What the task asks:
Begin with the line below holding "TABLE 1 Experimental" and go on through the line holding "Figure 13. Proposed", duplicating each line exactly and leaving out pictures.

Stored data entries
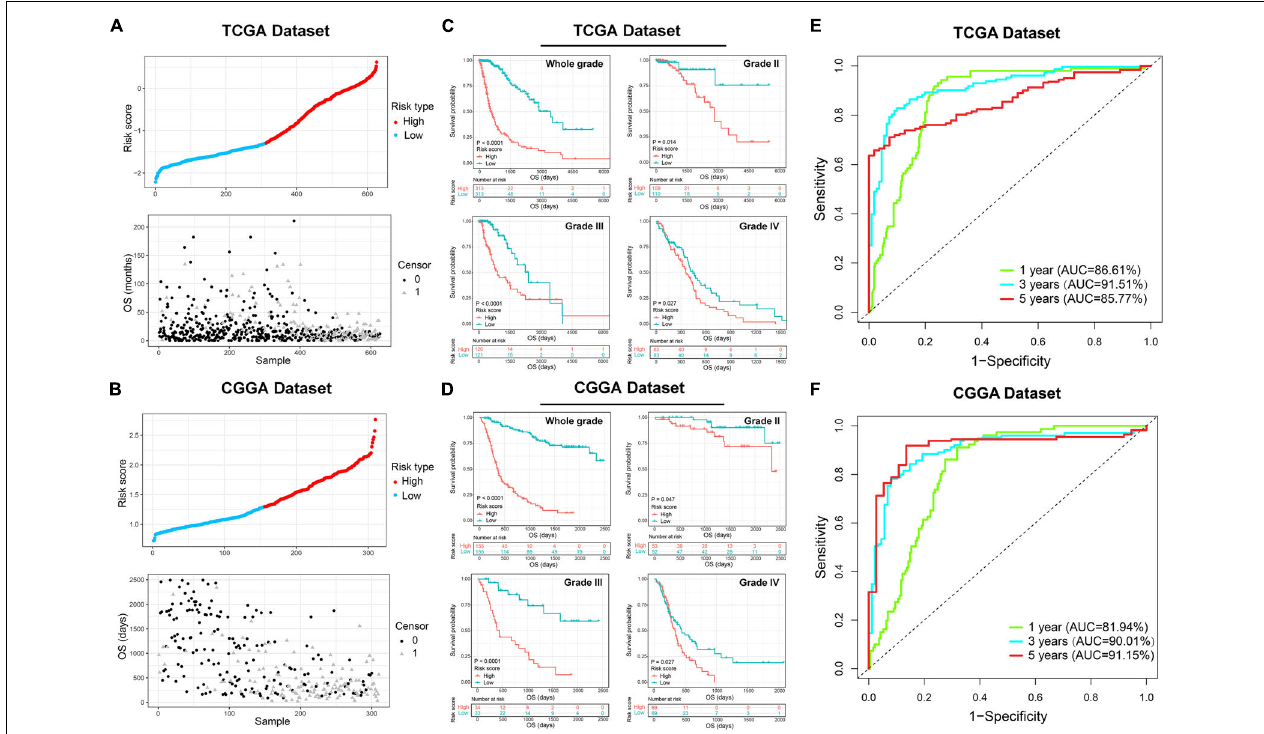
FIGURE 4 | The prognostic value of the ER stress-related signature in TCGA and CGGA datasets. (A,B) The distribution of the risk score and survival overview of patients with gliomas. (C,D) K-M survival analyses of the risk signature in glioma patients stratified by WHO grade. (E,F) The time ROC curve analyses were performed to predict 1 − , 3 − , and 5-year OS according to risk score.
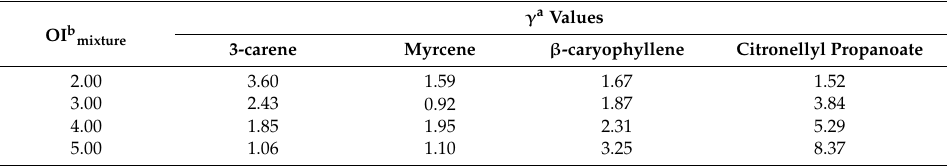
Table 4. Example of γ values for four key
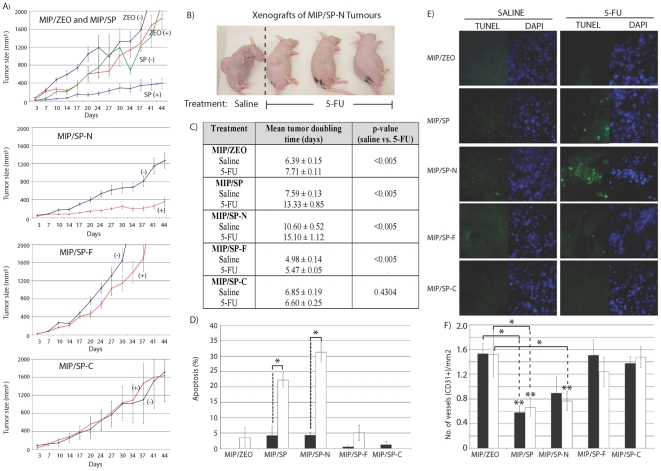
Xenografts overexpressing SP-N have greater tumor regression and apoptosis in response to 5-FU.
A,B) Comparison of tumor size in xenografts from MIP/SP-N, MIP/SP-F, MIP/SP-C, and MIP/ZEO cells with or without treatment with 5-FU; “+” = 5-FU-treatment; “−” = saline-treatment, (n = 14/group; mean ± s.e). C) Tumor doubling times of xenografts following 5-FU treatment. (D) Percentage of apoptotic cells detected by TUNEL staining [representative images in (E)]. (F) number of CD31-positive stained blood vessels in the tumor xenografts of (▪) saline or (□) 5-FU-treated animals. Student's t-test * p<0.05, ** p<0.01.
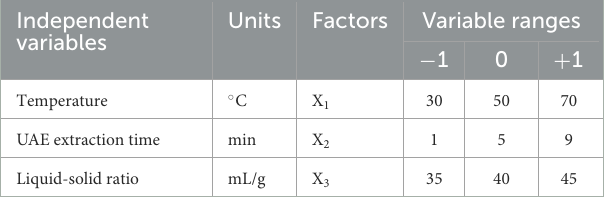
TABLE 1 Experimental ranges and codes of independent factors in the RSM. Independent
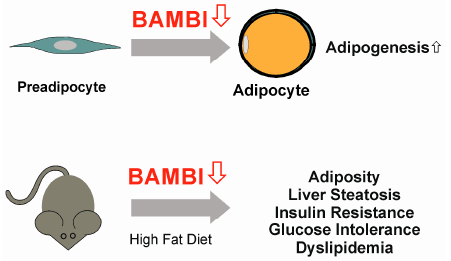
adiposity and metabolic Figure 6. BAMBI down-regulation in adipocytes promotes adipogenesis and is associated with ad- iposity and metabolic disease.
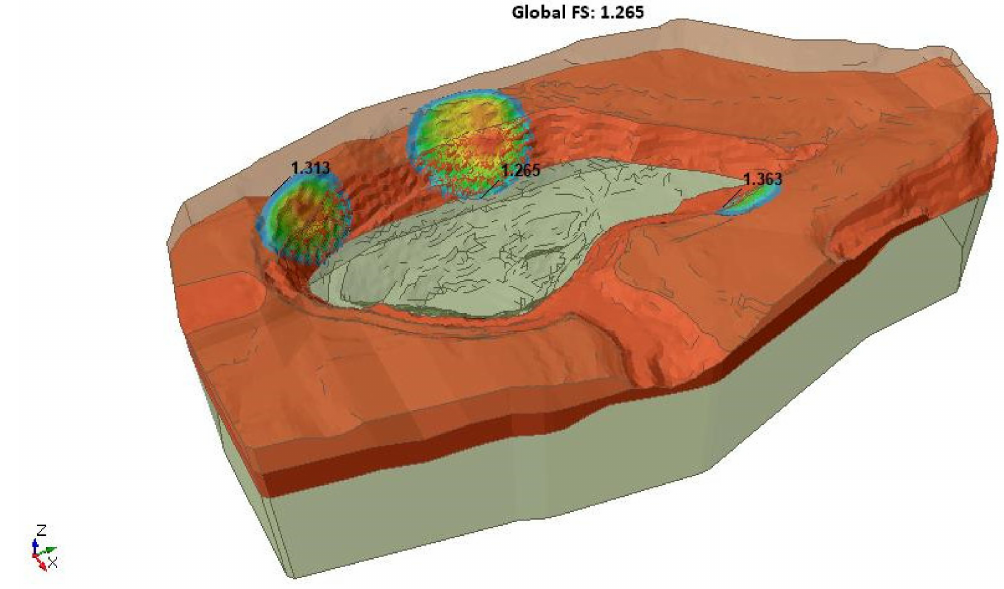
Figure 15. The contours of multi-material slip surfaces due to the effect of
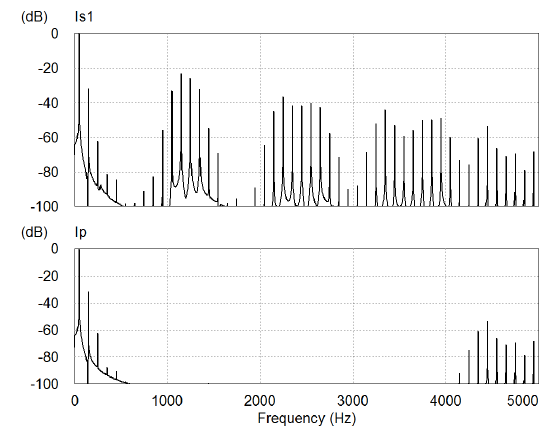
Figure 13. Secondary and primary currents frequency spectrum showing harmonic cancellation. Traces: Is1 - AC current of converter 1, Ip - primary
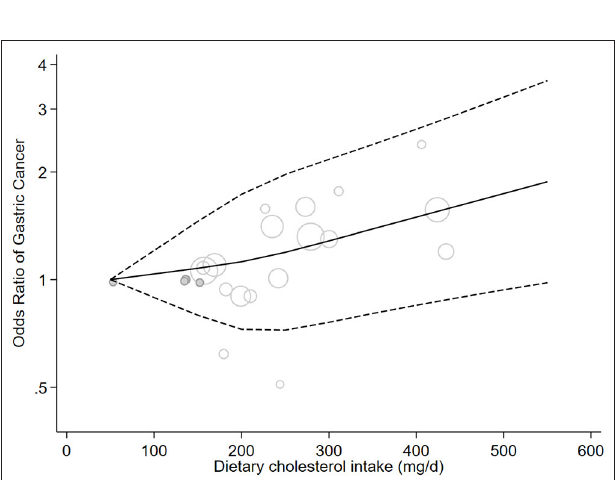
FIGURE 4 | Non-linear dose-response meta-analysis of case-control studies investigating the association between cholesterol consumption and risk of gastric cancer in adults ( P =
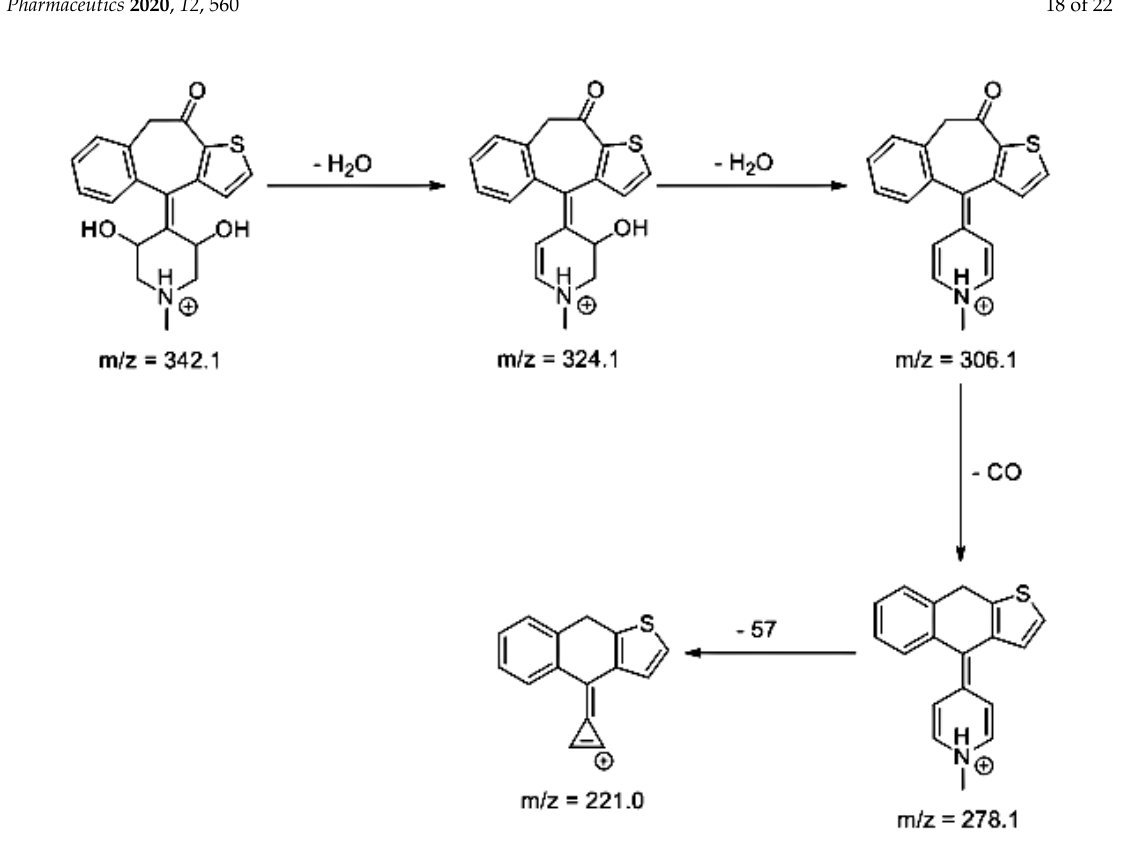
Figure 13. Proposed fragmentation pattern of KET-P3.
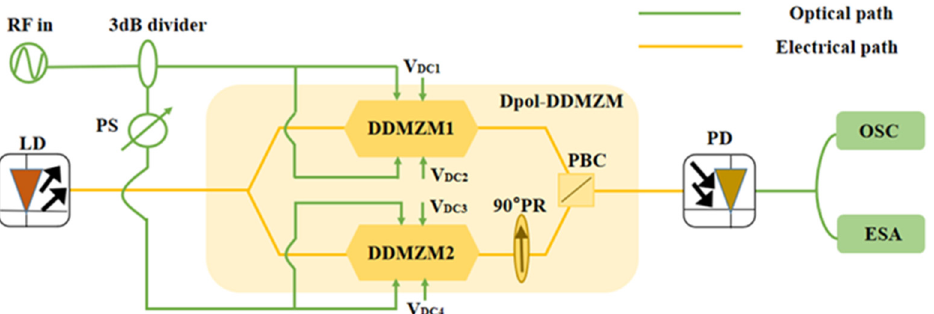
Figure 1. Schematic diagram of arbitrary waveform generation based on Dpol-DDMZM. PS: Phase Shifter; PR: Polarization Rotator; PBC: Polarization Beam Combiner; OSC: Oscilloscope; ESA: Electrical spectrum analyzer. ( )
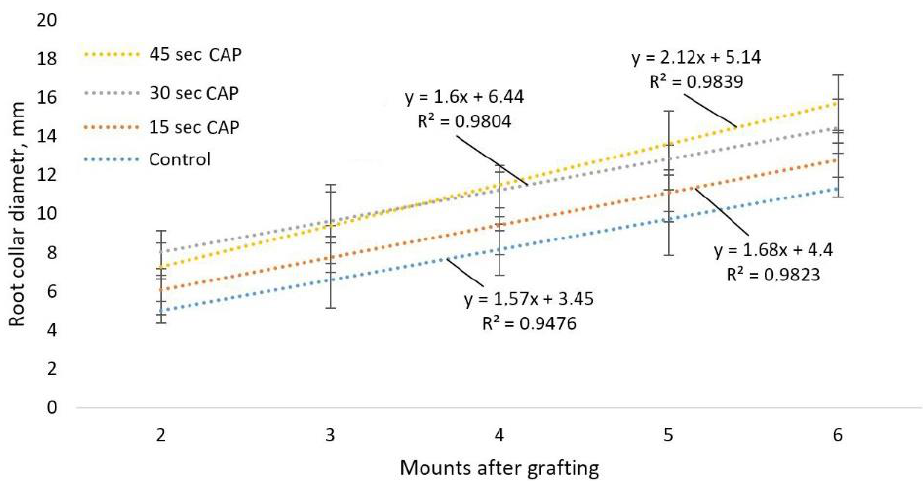
Figure 10. The results of measuring the diameters of the root necks of cherry seedlings of the “Revna” variety within 4 months after planting in the greenhouse with direct treatment and different durations of exposure to CAP (15 s, 30 s and 45 s).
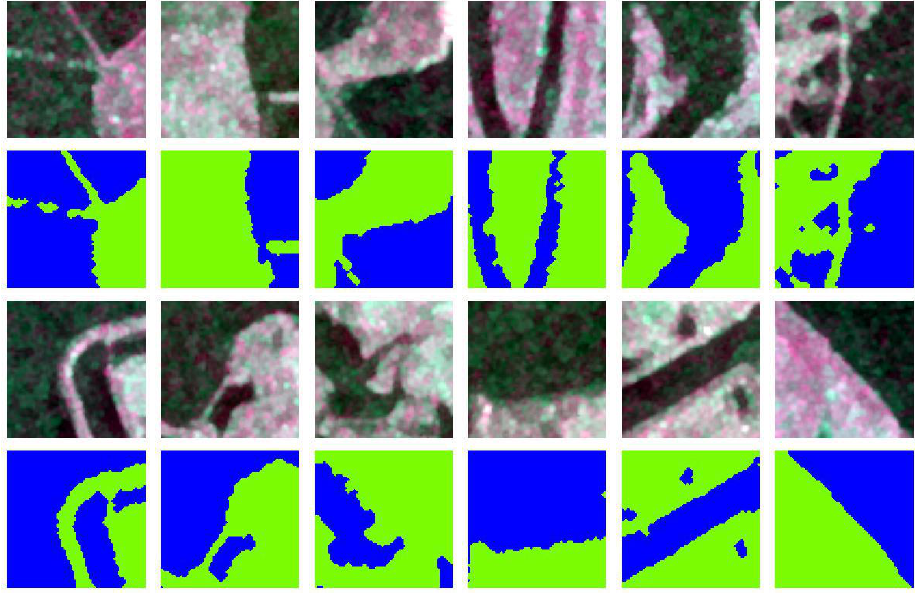
Figure 8. Examples of training data and validation data. Blue: water; green: other land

Written reply:
TABLE 1 Experimental ranges and codes of independent factors in the RSM. Independent
adiposity and metabolic Figure 6. BAMBI down-regulation in adipocytes promotes adipogenesis and is associated with ad- iposity and metabolic disease.
Figure 15. The contours of multi-material slip surfaces due to the effect of
Figure 13. Secondary and primary currents frequency spectrum showing harmonic cancellation. Traces: Is1 - AC current of converter 1, Ip - primary
FIGURE 4 | Non-linear dose-response meta-analysis of case-control studies investigating the association between cholesterol consumption and risk of gastric cancer in adults ( P =
Figure 13. Proposed fragmentation pattern of KET-P3.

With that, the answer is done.